Following the attack in Boguila, Ouham prefecture, in April, MSF’s comprehensive healthcare services were reduced to a health centre with an outpatient unit, four health posts, maintenance of malaria testing and treatment sites (‘palu points’) and HIV treatment. The palu points were handed over to the NGO MENTOR Initiative in November. Another long-running project provided basic and specialist healthcare in Kabo. A series of security incidents resulted in a partial evacuation of the MSF team in February but the situation stabilised in the second half of the year. Staff treated more than 46,000 patients, most of whom had malaria.
MSF also supported the 165-bed Batangafo hospital and five local health centres. The village became part of the frontline in 2014 and there were security incidents during the year. More than 96,000 outpatient consultations were carried out and almost 5,000 patients were admitted. The emergency programme that had started in Bossangoa in 2013 for displaced people continued, although activities in the camps ceased in April when people were able to return home.
Following outbreaks of violence and population displacement in Ouaka prefecture, MSF opened projects in Bambari and Grimari in April. Mobile clinics travelled to villages and found many people still living in fear in the bush. MSF supported palu points and health centres and vaccinated 4,000 children in the prefecture against polio and measles in August. The Grimari project closed in October, and the focus was concentrated on Bambari.
In Kémo, MSF started supporting Dekoua parish clinic in May, following clashes that displaced civilians. Activities focused on outpatient consultations, assisting births and treating malnutrition. MSF also conducted mobile clinics. More than 5,500 consultations were undertaken, mostly for young children. The project closed in August when people left the area.
Teams offered a comprehensive package of healthcare in Carnot, Mambéré-Kadéï, in a longstanding project, carrying out over 49,000 consultations during the year. Approximately 500 Muslims from Carnot have taken refuge in a church in the city; more than 4,470 consultations were provided to them through a regular mobile clinic.
Access to general healthcare
MSF opened a hospital-based project in Bozoum, Ouham-Pendé, in January but closed it in March, as people felt safer visiting the nearer health centres.

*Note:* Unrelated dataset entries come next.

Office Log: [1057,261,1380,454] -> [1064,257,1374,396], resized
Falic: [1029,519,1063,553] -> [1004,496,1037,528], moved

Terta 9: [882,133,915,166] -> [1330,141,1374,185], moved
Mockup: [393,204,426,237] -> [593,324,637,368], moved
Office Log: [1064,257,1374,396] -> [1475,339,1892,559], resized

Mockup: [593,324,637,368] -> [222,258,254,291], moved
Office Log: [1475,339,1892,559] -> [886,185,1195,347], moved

In Bocaranga, MSF ran a project between May and September to treat children under five during the annual malaria peak, and mobile clinics visited the northwest of the country. The comprehensive healthcare project in Paoua has been operating for many years and the team carried out some 71,400 consultations there in 2014.
In late February, MSF started working at the 80-bed referral hospital in Bangassou, the capital of Mbomou prefecture, where services had been severely disrupted. Basic and specialist healthcare, including internal medicine, maternity, paediatric and surgical services, were available. From May, MSF supported the 30-bed hospital in Ouango and rehabilitated its maternity, paediatric, internal medicine and surgery wards, as well as the operating theatre and the laboratory. The Ouango hospital was supported by MSF temporarily between May and October.
MSF also provided comprehensive healthcare to children under 15 in the refurbished hospital in Bria, Haute-Kotto, where there are high rates of malaria and malnutrition. More than 48,000 consultations were undertaken, and an average of 80 children were admitted to hospital each week.
A programme of basic and specialist healthcare at Ndele hospital, Bamingui-Bangoran, and four nearby health centres continued. Staff saw a significant increase in patients with violence-related injuries.
MSF remained the main healthcare provider for those living in the east of the country in Haut Mbomou. Health facilities are scarce in this prefecture and people travel up to 200 kilometres to reach the main health centre in Zémio and four outlying health posts.